What the task requires: Copy the data verbatim and leave out every picture.

Dataset records:
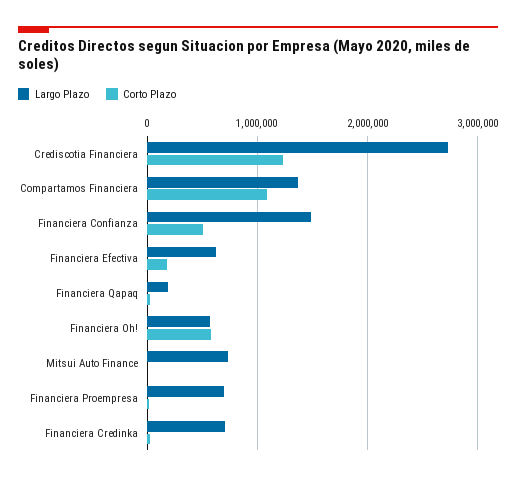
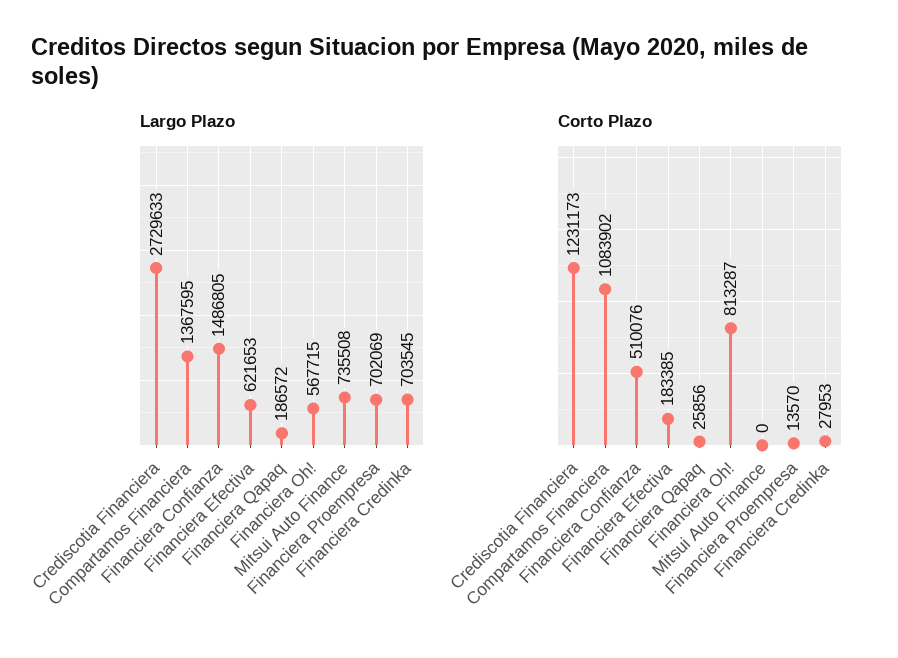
Corto Plazo, Financiera Oh!: 600000 -> 813287

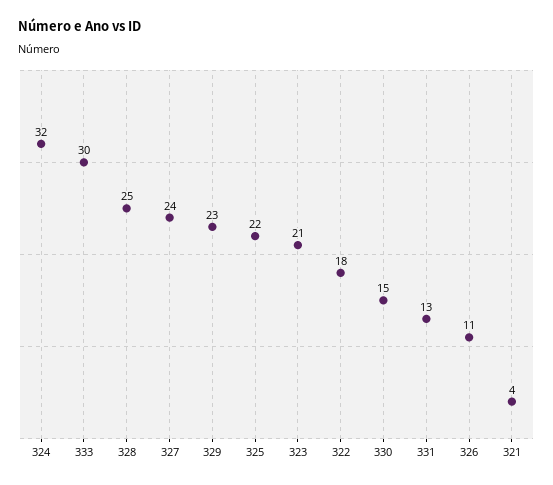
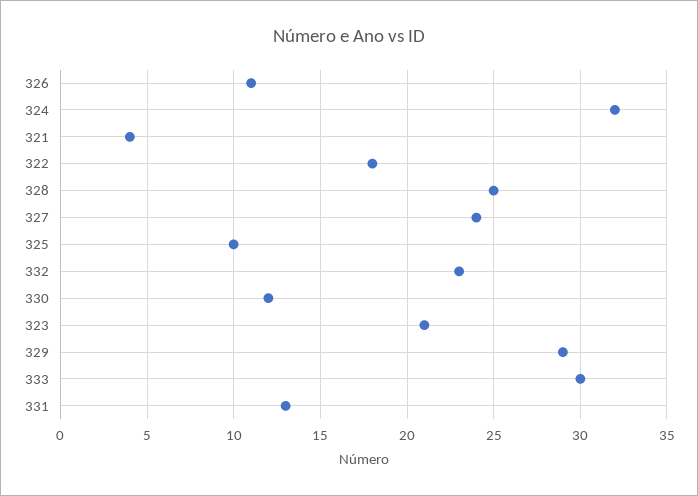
329: 23 -> 29
325: 22 -> 10
330: 15 -> 12
332: none -> 23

Exercise result:
Corto Plazo, Financiera Oh!: 600000 -> 813287

329: 23 -> 29
325: 22 -> 10
330: 15 -> 12
332: none -> 23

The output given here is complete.